Looking at the dailies, experimenting with color echoing the work of Mario Bava and predating the work of Dario Argento, it goes without saying the kinetic test visual effects shots and technical innovation behind them was absolutely breathtaking.  No doubt Clouzot approached filmmaking less as an auteur than as a scientist in a lab working with cinematic test tubes and had he seen his vision through to the end, he would have made a really great film for the ages.  Sadly however, that quickly unraveled when American backers saw the test footage being conducted and gave Clouzot unlimited financial resources, expanding both the scope of the picture while also going directly to the filmmaker’s hubris. 





Set against a breakneck deadline to shoot all of the lake scenes before it was to be drained dry for a hydroelectric generating project, Clouzot’s productivity screeched to a halt as he reshot and rewrote scenes seemingly over and over again.  Being a type A insomniac who could never sleep on an idea that sprung to mind, Clouzot kept his cast and crew awake 24/7 beyond the point of exhaustion and fatigue, making being part of the film production, much like the title itself, a veritable Hell.  Things inevitably worsened when repeated clashing with his leading man, Serge Reggiani, led to the actor abruptly exiting production to never return.  Finally it all came crashing down when Clouzot, having pushed himself far beyond the brink of mental and physical health, suffered a heart attack on set and the project was scrapped altogether.  Clouzot would only make one more film in 1968 with La prisonnière before passing in 1977 at the age of 69. 
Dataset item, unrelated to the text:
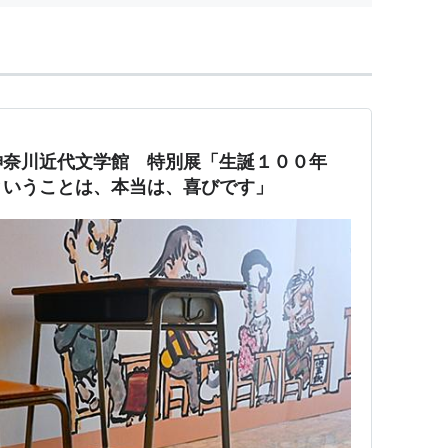
神奈川近代文学館 特別展「生誕１００年
ということは、本当は、喜びです」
Ultimately made into a film based upon Clouzot’s screenplay in 1994 by Madame Bovary director Claude Chabrol, Clouzot’s footage shot for Inferno remained unseen for more than half a century with only a few production photos available to give insight into the legendarily nonexistent film.  What’s more, Clouzot’s widow wasn’t about to let the footage go per her husband’s wishes to keep the work under lock and key and the process of finding it and getting her blessing to release it was an ordeal in and of itself.  Though it remains incomplete and lost to time, the footage cut together into the documentary with some unfilmed sequences reenacted based on Clouzot’s screenplay offer an in-depth glimpse into what might have been a truly extraordinary work of audiovisual art.  Though we will never really know as we only have snippets, production notes and testimonies at our disposal, what is hear is astonishing and dares even the most jaded cinephiles to dream!